CEOWorld Magazine’s list for New York for 2018, with David Koch of the conglomerate Koch Industries at the top, has just two real estate magnates among the top 20 – although nearly half derive their wealth from hedge funds or investments.
US billionaire David Koch tops the New York rich list in 2018. Many in the CEOWorld list of top 20 made their money in hedge funds and other finance-related sector. Photo: AFP

Billionaires behind oyster sauce, casinos, hotels and power companies also feature on Hong Kong’s rich list. But it is the property and real estate tycoons – Li Ka-shing, Lee Shau-kee, Joseph Lau, Kwong Siu-hing and Peter Woo uppermost among them – that Hongkongers most admire.
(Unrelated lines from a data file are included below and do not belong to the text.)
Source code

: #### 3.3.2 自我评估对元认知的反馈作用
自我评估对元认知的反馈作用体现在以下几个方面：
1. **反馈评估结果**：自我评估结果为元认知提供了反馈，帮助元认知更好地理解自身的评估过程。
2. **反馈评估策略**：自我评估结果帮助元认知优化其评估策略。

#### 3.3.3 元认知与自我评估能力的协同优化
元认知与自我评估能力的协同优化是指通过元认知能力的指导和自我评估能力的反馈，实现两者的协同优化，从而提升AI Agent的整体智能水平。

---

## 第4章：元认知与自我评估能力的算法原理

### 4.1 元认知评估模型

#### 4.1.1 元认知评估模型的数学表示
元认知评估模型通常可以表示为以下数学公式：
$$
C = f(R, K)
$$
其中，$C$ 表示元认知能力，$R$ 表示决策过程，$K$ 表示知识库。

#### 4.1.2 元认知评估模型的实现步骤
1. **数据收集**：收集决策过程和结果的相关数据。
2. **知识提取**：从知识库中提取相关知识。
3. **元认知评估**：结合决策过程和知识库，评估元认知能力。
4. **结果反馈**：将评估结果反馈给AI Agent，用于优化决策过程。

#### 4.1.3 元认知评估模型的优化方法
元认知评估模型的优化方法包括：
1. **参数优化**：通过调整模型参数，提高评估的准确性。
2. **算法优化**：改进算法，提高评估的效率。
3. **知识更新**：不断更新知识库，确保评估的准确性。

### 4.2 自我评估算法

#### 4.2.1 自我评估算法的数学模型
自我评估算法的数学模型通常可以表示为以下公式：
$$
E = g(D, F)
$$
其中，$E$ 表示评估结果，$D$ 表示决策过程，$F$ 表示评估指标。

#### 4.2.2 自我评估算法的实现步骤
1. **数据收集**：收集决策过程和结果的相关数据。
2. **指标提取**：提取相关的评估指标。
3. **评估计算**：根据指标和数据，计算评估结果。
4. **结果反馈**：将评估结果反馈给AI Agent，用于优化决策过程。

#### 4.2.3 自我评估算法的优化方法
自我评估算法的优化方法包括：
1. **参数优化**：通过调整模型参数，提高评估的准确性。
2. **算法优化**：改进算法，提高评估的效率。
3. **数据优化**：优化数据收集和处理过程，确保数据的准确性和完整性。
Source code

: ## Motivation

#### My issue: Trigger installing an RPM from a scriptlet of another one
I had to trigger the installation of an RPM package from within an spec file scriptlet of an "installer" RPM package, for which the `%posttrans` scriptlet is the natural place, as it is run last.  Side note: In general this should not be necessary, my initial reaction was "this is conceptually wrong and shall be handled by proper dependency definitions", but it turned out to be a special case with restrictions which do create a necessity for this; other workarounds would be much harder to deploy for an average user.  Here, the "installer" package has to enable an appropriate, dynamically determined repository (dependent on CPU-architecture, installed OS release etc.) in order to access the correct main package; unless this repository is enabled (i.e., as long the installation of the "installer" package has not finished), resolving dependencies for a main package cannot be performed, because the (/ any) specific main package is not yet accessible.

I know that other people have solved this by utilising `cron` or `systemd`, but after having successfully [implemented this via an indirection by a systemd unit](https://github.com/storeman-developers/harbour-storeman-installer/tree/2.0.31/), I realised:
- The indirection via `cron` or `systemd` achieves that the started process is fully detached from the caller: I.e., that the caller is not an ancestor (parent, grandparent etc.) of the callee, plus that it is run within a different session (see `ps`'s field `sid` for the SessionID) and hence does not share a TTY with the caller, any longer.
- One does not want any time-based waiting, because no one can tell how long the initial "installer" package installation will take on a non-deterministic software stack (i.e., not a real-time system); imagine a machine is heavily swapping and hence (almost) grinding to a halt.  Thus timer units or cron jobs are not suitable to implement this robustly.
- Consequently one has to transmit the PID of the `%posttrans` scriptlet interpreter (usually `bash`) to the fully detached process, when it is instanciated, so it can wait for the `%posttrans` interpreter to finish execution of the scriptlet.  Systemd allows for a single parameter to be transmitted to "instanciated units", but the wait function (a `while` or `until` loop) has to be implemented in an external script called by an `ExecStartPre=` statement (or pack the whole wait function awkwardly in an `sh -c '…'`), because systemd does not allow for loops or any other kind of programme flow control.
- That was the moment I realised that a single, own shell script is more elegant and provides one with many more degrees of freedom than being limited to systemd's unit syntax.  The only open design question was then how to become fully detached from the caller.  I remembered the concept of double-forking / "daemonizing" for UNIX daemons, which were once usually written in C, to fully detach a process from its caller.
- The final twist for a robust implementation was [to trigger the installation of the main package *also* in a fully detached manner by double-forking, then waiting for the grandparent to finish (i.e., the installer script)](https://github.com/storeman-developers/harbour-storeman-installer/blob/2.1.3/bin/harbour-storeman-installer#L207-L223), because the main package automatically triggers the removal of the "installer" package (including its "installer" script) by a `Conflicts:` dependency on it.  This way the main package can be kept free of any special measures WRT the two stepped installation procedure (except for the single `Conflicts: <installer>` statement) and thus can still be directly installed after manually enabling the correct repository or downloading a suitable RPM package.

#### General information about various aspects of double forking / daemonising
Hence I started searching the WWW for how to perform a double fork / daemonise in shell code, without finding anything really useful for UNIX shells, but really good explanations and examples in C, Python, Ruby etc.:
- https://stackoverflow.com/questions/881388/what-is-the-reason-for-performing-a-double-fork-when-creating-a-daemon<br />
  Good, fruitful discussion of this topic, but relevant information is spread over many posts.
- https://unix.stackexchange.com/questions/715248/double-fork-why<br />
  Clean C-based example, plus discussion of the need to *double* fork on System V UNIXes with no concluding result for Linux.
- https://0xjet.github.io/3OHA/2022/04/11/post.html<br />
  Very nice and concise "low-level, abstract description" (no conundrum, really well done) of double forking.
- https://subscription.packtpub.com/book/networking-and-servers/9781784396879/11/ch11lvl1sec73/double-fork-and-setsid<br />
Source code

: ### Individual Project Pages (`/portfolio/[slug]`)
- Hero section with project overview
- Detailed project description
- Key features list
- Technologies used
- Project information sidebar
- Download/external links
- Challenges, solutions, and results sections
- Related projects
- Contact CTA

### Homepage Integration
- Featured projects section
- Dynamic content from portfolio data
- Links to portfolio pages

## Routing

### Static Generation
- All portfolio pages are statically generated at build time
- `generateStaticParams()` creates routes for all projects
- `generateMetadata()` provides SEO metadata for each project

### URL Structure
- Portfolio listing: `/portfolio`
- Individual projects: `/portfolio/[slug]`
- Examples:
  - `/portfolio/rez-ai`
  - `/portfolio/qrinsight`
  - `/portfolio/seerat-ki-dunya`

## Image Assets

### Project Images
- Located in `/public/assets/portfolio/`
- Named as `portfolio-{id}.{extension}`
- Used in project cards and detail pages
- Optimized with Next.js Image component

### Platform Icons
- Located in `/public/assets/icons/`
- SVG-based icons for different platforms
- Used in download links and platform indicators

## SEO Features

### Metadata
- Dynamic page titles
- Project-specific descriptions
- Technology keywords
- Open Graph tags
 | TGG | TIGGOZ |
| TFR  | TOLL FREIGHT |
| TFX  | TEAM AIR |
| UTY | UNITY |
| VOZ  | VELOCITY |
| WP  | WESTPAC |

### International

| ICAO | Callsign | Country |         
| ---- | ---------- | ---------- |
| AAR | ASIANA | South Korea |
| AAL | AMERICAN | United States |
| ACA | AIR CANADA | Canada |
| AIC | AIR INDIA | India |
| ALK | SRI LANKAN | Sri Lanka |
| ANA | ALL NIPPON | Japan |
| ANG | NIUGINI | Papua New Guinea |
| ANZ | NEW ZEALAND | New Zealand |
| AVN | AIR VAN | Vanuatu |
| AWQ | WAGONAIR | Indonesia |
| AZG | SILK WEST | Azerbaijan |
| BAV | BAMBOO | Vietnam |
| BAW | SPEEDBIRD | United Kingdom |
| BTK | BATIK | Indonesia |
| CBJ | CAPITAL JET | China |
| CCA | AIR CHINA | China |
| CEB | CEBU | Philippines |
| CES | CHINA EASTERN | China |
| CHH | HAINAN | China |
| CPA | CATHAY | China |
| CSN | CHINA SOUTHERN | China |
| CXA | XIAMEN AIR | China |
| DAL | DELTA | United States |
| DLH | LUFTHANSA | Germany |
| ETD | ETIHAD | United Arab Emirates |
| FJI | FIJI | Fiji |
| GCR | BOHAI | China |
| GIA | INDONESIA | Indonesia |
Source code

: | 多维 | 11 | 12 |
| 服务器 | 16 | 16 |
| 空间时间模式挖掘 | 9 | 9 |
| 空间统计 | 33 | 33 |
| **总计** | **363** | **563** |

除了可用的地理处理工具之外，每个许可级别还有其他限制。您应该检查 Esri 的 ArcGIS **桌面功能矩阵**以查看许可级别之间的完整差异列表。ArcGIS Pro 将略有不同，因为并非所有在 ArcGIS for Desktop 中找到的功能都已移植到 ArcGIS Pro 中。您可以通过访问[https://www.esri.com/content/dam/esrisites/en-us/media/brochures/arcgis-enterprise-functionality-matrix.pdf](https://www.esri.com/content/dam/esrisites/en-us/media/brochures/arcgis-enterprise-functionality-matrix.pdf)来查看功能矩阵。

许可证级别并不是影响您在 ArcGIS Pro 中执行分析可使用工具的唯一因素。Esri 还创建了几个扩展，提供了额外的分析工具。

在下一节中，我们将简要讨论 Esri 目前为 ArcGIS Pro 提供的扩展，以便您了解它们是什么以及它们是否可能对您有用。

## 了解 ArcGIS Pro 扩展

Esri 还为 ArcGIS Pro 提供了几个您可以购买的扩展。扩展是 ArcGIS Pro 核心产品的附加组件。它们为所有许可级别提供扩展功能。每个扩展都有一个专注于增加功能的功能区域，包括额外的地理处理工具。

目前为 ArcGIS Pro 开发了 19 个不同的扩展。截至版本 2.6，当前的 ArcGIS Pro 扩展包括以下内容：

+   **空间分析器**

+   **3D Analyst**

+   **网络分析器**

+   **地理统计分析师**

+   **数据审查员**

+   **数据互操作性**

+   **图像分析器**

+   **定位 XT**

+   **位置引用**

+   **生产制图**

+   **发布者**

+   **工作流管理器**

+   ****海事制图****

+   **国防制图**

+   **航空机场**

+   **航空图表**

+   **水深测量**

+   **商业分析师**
They are also significantly wealthier than their Singapore counterparts, proving the money-grubbing potential of Hong Kong property – and perhaps making any such comparison unfair.

Ironically, these tycoons, so looked up to, are the same people who have helped make life so difficult and even unaffordable for Hongkongers, with rents cutting deep into incomes and ensuring that buying a home remains far out of reach for the majority.

For the government, addicted to revenue from land and taxes from property, it is also the reason Hong Kong will struggle to move into a new phase of development. You’ve got to wonder what all that talk about the city needing to look to the future and innovate means when the people in charge of making decisions are incapable of change themselves.